----- Textausschnitt

Das steht da. Meist untereinander. Inklusive der Interpunktion. Im Briefkopf der "aMMMadeus".

Kompetenz hat einen Namen.

Anfang Dezember hat Mämpel mit diesem Kopf an eine Reihe von Honoratioren in Essen einen Brief geschrieben. Er hat sich um Berateraufträge bemüht, erzählen sich diese Menschen. Auch von der WAZ wollte Mämpel Aufträge haben – während der Konzern spart. Zum Beispiel als Berater in Sachen Kulturhauptstadt. Doch der Konzern wird Mämpel wohl keinen Beratervertrag geben. Auch der Mämpel-Talk soll wohl nach dem Ausscheiden des WAZ-Lokalchefs in absehbarer Zeit abgewickelt werden. Denn, wie gesagt, es wird gespart.

----------
----- Zu prüfende Daten

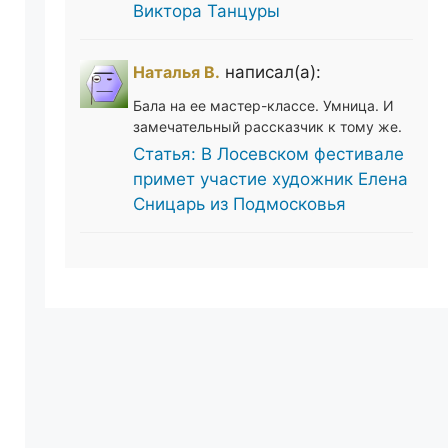
Виктора Танцуры
Наталья В.
написал(а):
Бала на ее мастер-классе. Умница. И
замечательный рассказчик к тому же.
Статья: В Лосевском фестивале
примет участие художник Елена
Сницарь из Подмосковья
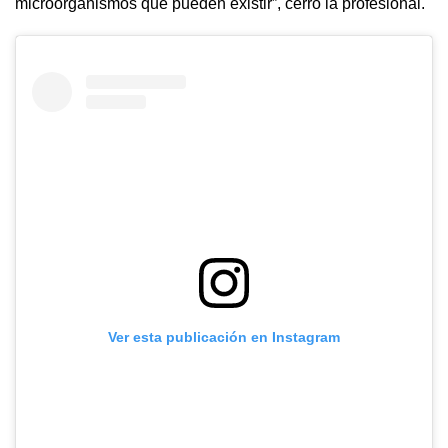
microorganismos que pueden existir”, cerró la profesional.
Ver esta publicación en Instagram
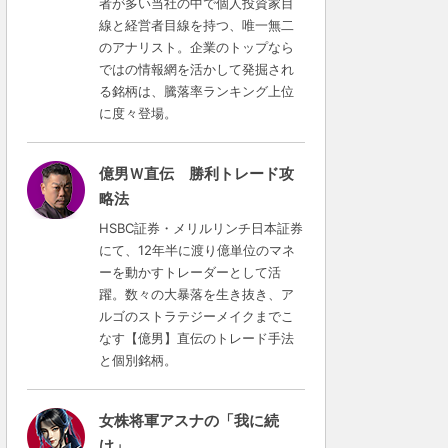
者が多い当社の中で個人投資家目
線と経営者目線を持つ、唯一無二
のアナリスト。企業のトップなら
ではの情報網を活かして発掘され
る銘柄は、騰落率ランキング上位
に度々登場。
億男Ｗ直伝 勝利トレード攻
略法
HSBC証券・メリルリンチ日本証券
にて、12年半に渡り億単位のマネ
ーを動かすトレーダーとして活
躍。数々の大暴落を生き抜き、ア
ルゴのストラテジーメイクまでこ
なす【億男】直伝のトレード手法
と個別銘柄。
女株将軍アスナの「我に続
け」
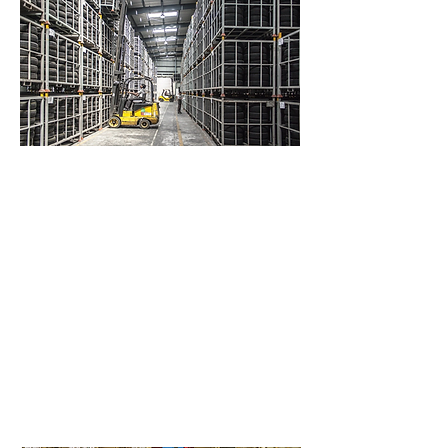
Professionelle Entsorgung
Es ist uns ein großes Anliegen über
unsere ressourcenschonende und
umweltbewusste Arbeitsweise hinaus
sicherzustellen, dass bei der
Entsorgung stets auf Nachhaltigkeit
und fachgerechte Entsorgung wert
gelegt wird. Daher arbeiten wir
bundesweit mit zertifizierten
Partnerunternehmen aus dem Bereich
der Entsorgung zusammen. Ein
entsprechender Entsorgungsnachweis
ist selbstverständlich.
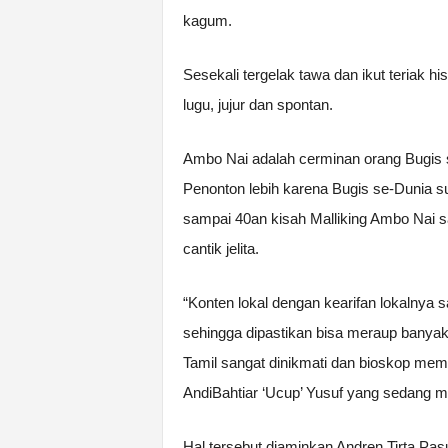
kagum.
Sesekali tergelak tawa dan ikut teriak h
lugu, jujur dan spontan.
Ambo Nai adalah cerminan orang Bugis s
Penonton lebih karena Bugis se-Dunia su
sampai 40an kisah Malliking Ambo Nai 
cantik jelita.
“Konten lokal dengan kearifan lokalnya 
sehingga dipastikan bisa meraup banyak 
Tamil sangat dinikmati dan bioskop mem
AndiBahtiar ‘Ucup’ Yusuf yang sedang me
Hal tersebut diaminkan Andren Tirta Pas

----------

Zu bearbeitende Aufgaben →
**a.** In welcher Sache wollte Mämpel laut dem Textausschnitt über seine Briefe an Essener Honoratioren unter anderem als Berater für die WAZ tätig werden?
**b.** Führen Sie den Textausschnitt über Mämpel und die WAZ weiter.
Die Datensätze stammen aus einer anderen Quelle.

Ergebnisse je Aufgabe →
**a.** In Sachen Kulturhauptstadt.

**b.**
Selbst bei der Philharmonie-Mutter-Gesellschaft, der Theater und Philharmonie Essen GmbH (TUP), soll Mämpel als Vorsitzender des Freundeskreises-TUP Theater und Philharmonie Essen e.V. wegen eines Beratungsauftrages angeklopft haben. Mir hat man gesagt, dort waren die Herren bass erstaunt über das Ansinnen des Freundeskreis-Vorsitzenden. Wo Mämpel doch schon einen Mämpel-Talk über die Philharmonie organisiert hatte.

Ich habe Mämpel um eine Stellungnahme gebeten zu seinen Mühen um die Beraterverträge und seinen geplatzten Riesenabschied. Bis jetzt habe ich von ihm keine Reaktion. Sollte diese kommen, baue ich sie umgehend ein.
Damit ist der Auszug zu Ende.